I want to achieve below code snippet o/p using select query alone. Is it possible without using regexp?

    Character Count when string input is dynamic.

    DECLARE
      str     VARCHAR2(255);
      lv_val  NUMBER;
      lv_char CHAR(1);
      lv_unq  VARCHAR2(255);
    BEGIN
      str:= :p_string;
      FOR i IN 1..length(str)
      LOOP
        lv_val  := 0;
        lv_char := SUBSTR(str,i,1);
        IF instr(lv_unq,lv_char)>0 THEN
          NULL;
        ELSE
          lv_unq := lv_unq||lv_char;
          lv_val := ((LENGTH(str) - LENGTH(REPLACE(replace(str,' ',''), lv_char, ''))) / LENGTH(lv_char));
          --select  ((length(str) - LENgth(REPLACE(str, lv_char, ''))) / LENgth(lv_char)) into lv_val FROM dual;
          DBMS_OUTPUT.PUT_LINE('Character '||lv_char || ' is repeated :'||lv_val||' times in the string '||str);
        END IF;
      END LOOP;
    END;

Answer 1

Answering to the question's title:

Display count of characters repeated in a string using SQL only

with v as (select substr('hello world', level, 1) c from dual connect by level < 12),
     d as (select chr(ascii('a')+level-1) c from dual connect by level <= 26)
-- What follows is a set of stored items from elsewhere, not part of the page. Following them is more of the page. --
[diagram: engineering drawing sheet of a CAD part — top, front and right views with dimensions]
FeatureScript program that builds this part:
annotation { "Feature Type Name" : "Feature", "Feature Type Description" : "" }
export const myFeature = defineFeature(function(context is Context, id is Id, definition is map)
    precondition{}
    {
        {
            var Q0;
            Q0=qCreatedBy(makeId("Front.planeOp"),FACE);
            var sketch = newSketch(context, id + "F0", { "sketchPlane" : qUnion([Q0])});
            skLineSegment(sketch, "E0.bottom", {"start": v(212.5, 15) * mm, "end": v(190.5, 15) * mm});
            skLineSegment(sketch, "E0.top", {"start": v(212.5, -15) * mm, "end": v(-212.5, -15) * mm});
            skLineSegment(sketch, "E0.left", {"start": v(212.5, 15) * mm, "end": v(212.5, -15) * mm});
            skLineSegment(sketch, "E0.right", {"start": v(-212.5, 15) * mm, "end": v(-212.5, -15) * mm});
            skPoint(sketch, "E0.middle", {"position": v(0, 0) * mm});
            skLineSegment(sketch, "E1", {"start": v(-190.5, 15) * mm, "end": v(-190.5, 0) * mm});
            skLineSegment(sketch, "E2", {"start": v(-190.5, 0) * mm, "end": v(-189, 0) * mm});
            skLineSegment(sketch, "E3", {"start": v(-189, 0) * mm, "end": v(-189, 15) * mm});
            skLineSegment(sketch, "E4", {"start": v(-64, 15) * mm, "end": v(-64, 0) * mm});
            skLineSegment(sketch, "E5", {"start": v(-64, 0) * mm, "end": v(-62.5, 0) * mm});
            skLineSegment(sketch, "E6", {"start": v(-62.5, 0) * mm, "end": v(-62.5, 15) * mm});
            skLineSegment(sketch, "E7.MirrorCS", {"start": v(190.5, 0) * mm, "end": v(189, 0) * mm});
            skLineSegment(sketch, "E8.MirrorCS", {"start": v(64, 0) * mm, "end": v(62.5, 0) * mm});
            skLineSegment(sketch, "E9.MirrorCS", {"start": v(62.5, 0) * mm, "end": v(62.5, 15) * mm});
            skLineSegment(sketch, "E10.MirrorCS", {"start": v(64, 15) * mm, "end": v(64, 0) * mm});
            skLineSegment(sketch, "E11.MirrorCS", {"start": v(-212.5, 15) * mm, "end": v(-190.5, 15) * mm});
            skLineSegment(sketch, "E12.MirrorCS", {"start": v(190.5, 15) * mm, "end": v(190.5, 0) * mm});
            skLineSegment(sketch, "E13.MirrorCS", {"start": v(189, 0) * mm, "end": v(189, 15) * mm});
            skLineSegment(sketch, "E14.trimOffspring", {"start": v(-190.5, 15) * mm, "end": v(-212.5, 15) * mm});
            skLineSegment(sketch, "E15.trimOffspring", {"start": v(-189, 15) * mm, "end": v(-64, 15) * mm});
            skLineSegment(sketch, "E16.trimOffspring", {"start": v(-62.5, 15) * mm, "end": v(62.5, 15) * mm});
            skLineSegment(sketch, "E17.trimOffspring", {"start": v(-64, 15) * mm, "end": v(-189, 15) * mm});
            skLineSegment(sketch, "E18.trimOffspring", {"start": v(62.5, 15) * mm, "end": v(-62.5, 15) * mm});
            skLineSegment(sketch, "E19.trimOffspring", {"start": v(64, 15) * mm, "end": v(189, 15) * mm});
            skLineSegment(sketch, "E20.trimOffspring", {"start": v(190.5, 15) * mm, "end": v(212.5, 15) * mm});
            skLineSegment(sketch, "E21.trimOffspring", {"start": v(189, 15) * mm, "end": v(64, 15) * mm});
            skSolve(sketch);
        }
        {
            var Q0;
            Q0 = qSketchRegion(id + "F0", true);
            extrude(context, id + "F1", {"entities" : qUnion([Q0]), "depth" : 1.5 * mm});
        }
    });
select d.c, count(v.c) from d left join v on d.c = v.c
group by d.c
order by d.c;

See http://sqlfiddle.com/#!4/d41d8/38321/0 for the result

The first view split your string into characters. The second view is just the alphabet. Once you have both views, you only need a simple left join with a group by clause to count the number of matching occurrences.

Please note:

• in the first view, the string and its length are hard-coded in this example
• I assume all your characters are lower-case
• I only take into account the 26 (lower case) letters of the ASCII encoding.